Tuesday, April 03, 2007
A Man of All Ages
There is an old man, he could be 76 or 96 but I prefer to think of him as a Man of Ages, living in my neighbourhood.This Man of Ages, walks through my neighbourhood and I have observed him for years. His face is old. He has deep, deep, wrinkles, a fine, weathered face, a face which is riddled with character and stories. He is bald with a bit of stubble where side burns should be, he wears horned rimmed glasses from the fifties. He is five feet tall but he seems to loom as he walks up our main strip with purpose. He wears a knapsack on his back and he always dresses in khakis either long kahakis in the winter or army shorts in the summer. He dons a desert hat, over his shaved head and his legs do not have a hair on them. He is always wears hiking boots, with wool socks when he walks. And when he walks, he bounces. His gait is long and his arms firmly to his sides. He walks with determination staring ahead with his head level and his shoulders pulled back and his chest out. He commands the space around him and beckons space ahead of him, all in a walk.
I have been in the park on occasion and have observed him cycling on a ten speed. He wears the unitard and the proper cycling cleats, he is out of his khakis and in a cycling uniform with a cycling cap and no helmet. I have seen him cycle with young whippersnappers in their twenties. I have heard him yell at them in Polish as they whoosh by training together.
I have heard him belt out 'Faster!Faster!' in English as they trail him.
I have heard him use his age as a taunt. I have heard him say' I am an old man, you can not let an old man beat you! Have pride!' He is challenging the young men to keep the pace. To keep his fast pace, and not for one lap, but for twenty uphill. And I stand holding my breath in amazement.
I have never had the opportunity to talk with this man, this Man of Ages, who is so part of the walking scenery in which I live. I have often asked my other friends and neighbours if they had ever noticed 'my' man in hopes of getting an introduction to him. But when I describe him, they draw a blank. They have never seen my man or at least taken note.
I find it odd, as I think he takes up the street, he is a defining person of the neighbourhood in which I live, he commands the world when he bounces by and I find it peculiar that he has gone unnoticed by my group. I think he is king of the world, but apparantly only in my world. A world in which I wished to know part of his story, for there had to be a few good stories in the leathery markings on his face.
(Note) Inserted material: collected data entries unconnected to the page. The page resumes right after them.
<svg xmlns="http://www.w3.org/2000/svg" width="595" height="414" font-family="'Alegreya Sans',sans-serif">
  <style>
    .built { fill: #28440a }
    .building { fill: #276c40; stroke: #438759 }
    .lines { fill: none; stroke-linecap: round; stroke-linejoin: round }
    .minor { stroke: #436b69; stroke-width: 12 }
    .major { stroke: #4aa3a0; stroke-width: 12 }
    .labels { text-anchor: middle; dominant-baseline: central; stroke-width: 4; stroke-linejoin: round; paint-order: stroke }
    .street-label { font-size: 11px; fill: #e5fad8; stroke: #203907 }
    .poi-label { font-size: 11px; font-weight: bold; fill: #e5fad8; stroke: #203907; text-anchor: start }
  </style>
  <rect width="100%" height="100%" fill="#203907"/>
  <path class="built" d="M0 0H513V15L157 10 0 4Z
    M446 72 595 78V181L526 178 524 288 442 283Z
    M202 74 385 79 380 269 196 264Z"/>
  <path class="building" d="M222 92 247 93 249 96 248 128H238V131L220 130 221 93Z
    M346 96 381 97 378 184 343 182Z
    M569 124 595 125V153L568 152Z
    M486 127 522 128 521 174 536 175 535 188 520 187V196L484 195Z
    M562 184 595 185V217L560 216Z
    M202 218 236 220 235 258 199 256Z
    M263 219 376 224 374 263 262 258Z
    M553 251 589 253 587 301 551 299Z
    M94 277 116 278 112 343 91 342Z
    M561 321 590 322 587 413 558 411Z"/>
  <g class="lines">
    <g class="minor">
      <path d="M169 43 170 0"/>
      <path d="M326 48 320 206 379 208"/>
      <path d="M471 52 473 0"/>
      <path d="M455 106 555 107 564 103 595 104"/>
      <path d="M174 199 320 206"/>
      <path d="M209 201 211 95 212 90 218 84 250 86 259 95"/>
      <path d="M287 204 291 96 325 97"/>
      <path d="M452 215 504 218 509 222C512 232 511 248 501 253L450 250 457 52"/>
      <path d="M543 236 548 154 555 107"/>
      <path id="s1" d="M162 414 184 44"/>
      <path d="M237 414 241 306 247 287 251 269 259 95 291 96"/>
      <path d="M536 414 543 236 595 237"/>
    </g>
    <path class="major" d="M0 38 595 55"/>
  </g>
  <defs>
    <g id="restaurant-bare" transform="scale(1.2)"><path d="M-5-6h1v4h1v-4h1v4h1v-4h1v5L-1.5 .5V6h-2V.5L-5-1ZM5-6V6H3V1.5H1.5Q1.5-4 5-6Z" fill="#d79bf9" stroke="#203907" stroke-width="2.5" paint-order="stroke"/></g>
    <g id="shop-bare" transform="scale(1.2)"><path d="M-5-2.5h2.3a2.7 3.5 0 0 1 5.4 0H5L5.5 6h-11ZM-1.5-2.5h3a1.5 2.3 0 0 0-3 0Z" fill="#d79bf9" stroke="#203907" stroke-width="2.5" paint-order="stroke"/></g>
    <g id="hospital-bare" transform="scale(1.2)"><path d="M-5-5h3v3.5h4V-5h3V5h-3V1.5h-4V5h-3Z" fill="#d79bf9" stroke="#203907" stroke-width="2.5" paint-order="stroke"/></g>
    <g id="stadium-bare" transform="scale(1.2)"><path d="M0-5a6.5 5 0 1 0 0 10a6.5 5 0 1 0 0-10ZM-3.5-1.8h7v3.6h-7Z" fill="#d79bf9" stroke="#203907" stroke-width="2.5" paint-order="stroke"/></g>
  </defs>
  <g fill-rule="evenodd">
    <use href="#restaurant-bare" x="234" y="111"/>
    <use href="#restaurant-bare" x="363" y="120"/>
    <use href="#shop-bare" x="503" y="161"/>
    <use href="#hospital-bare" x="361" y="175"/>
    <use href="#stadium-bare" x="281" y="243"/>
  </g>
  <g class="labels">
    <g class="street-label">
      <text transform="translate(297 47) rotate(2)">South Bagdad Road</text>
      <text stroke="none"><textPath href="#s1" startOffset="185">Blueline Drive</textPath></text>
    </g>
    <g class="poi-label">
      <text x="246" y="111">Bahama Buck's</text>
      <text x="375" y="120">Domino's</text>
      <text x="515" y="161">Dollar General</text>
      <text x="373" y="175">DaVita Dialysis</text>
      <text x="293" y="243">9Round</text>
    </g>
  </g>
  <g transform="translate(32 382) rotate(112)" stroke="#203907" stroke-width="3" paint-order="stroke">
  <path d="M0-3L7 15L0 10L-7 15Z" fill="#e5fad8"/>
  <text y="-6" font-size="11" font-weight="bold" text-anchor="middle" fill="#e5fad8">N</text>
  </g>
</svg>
The opportunity arose innocently enough this past week. I had the opportunity to talk with 'my' man. I walked into a dollar store to pick up a bottled water,and to my surprise I saw my man at the counter talking with the store owner. I must have looked shocked, maybe, I even blushed, at seeing him, so anchored to the counter, so at ease, and me so unprepared to see him upclose and not at my comfortable distance to observe. He drew me into in the store with a joust.
'Come in ! Come in! Don't be shy, Come in!' he blurts.
And with his comment suspended in the air, I am jostled to my reason for entering the store.
I hear, My Man, call for me at the back of the tiny five and dime store.
'Miiiissis, Miiiissis... This man here, dis store owner is such a lovely man, he is...' he belts out.
And as I approached the counter with my water I agreed with a smile toward the owner.
'Miiiissis, do you know where he is from?'
And I was flabberghasted as it seems like an innocent question enough, but I had not thought of the shopkeeper as anything other than a shopkeeper... A one dimensional, stationary, being... And I have embarassed myself with my lack of knowledge and prejudice in my wee village of a street.
I look at him, my shopkeeper,and have never thought of his accent, never thought of his travels, never thought of him anywhere besides behind the counter.
I then try and save face by stammering out a reply of 'India?'
Miiiissis, he is a long way from where he started...He is from from Kenya.
And with that the shop owner smiled modestly.
Miiissis, Kenya is one of the most beautiful places on earth... And her people? Ohhh her people, are some of the loveliest to walk the planet...
And the shop owner smiled in accordance.
And with that I ask him, my Man of Ages, how he knows this information.
Well, Miiisusssss, I was a mapmaker for the UN. I miss Africa so much, so very much. Such a beautiful beautiful, country. I lived there for a very longtime, a very longtime. And the language? 30 different dialects of Swahili. Oh it is so beautiful to listen to. I come here to talk with my friend, here, and just listen....I owe dis man, dis man, so much, as he brings de winds of Kenya to me. He is a very good man, a very good man.
And with that he, my Man of Ages, and the Shopkeeper took me, dear blogger on a marvellous taste, of an adventure through Africa,but most importantly though Kenya.
And as I finished my bottled water, my ole man, my traveller, mapmaker extrodinaire who speaks many languages, and has no name and no age laughed and said 'You must be going I see.'
And I reluctantly said I did have a few errands ...
And he says with a wink' Do not tell your husband about me, I wouldn't want to make him jealous... And for him to beat me up. I am an old man, afterall.'
And somehow, that comment made me smile all day...As I finally had the chance to meet 'My' man, My Ageless Man, the man with many, many stories to tell...
I can not wait until I have the chance to talk with him again! And maybe it will be with my husband, but hopefully I am alone, as I truly want to listen and hear Kenya and her winds calling.